**PASSAGE**
------------------------

Phishing scam. Phishing is when a criminal uses fake emails, calls, or texts to steal a victim's personal information. In one common phishing scam, an elderly person will receive an email that says it is from the person's bank or investment account and that the elder needs to update their information. This is really just a ploy to get the elder's information and steal their identity.
Social Security spoofing scam. Scammers contact elderly people by phone and claim that the victim's Social Security number has been suspended due to suspicious activity and asks the victim to confirm their number or risk the possibility that the number will be seized. The scammers are sophisticated and may use caller ID spoofing to make it look like they are actually calling from the Social Security Administration.
Internet fraud. Some older people are slow to embrace new technology, which is why they are sometimes targeted in internet scams. Seniors may download a fake anti-virus program or viruses by clicking on pop-up windows. This action allows scammers to extract personal information about the senior.
Fraudulent legal documents. Many scammers cloak their actions in legal authority, procuring a power of attorney or will or other legal document giving them access to a senior's property. They get seniors to sign these documents by lying to, intimidating, or threatening the seniors.
Texting scam. A scammer texts the victim deceptive messages to try to get the elder person to provide their personal or financial information. For example, the scammer might promise a prize to the first 100 people who respond to the message. The scammer then uses the information to steal the elder's identity or to commit fraud.
Grandparent scam. In this situation, a scammer calls the elderly person and pretends to be their grandchild. The grandchild will then ask for money for an unexpected financial problem like not having money for rent, medical bills, or car repairs. The scammer will plead with the grandparent not to tell their parent.

------------------------

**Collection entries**
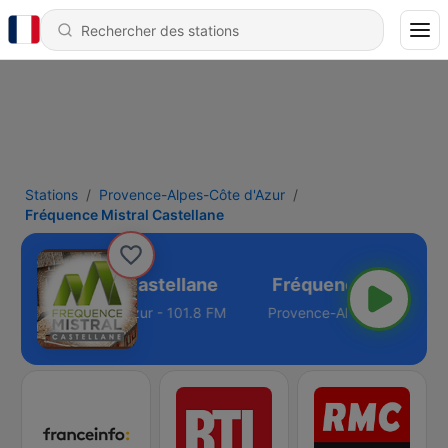
Stations
Provence-Alpes-Côte d'Azur
Fréquence Mistral Castellane
uence Mistral Castellane
nce-Alpes-Côte d'Azur - 101.8 FM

------------------------

**REQUIRED TASKS**
1) Answer these questions from the passage on scams aimed at older people:
(a) What may scammers use to make a call appear to come from the Social Security Administration?
(b) What does the scammer in the grandparent scam beg the grandparent not to do?
(c) In the texting scam example, what might the scammer promise?
2) According to the passage on scams aimed at older people, why are some seniors targeted in internet scams? Answer in one or two sentences.
3) Summarize the passage on scams aimed at older people in two sentences.
The data has no role in this work.

**SOLUTIONS TO THE TASKS**
1)
(a) Caller ID spoofing.
(b) Tell their parent.
(c) A prize to the first 100 people who respond to the message.

2) Some older people are slow to embrace new technology, and that is why they are sometimes targeted in internet scams.

3) The passage describes six scams that target elderly people: phishing, Social Security spoofing, internet fraud, fraudulent legal documents, texting scams, and the grandparent scam. In these scams, criminals use fake emails, calls, texts, or pop-ups, or they lie to, intimidate, or threaten seniors, to get personal or financial information, money, or access to property.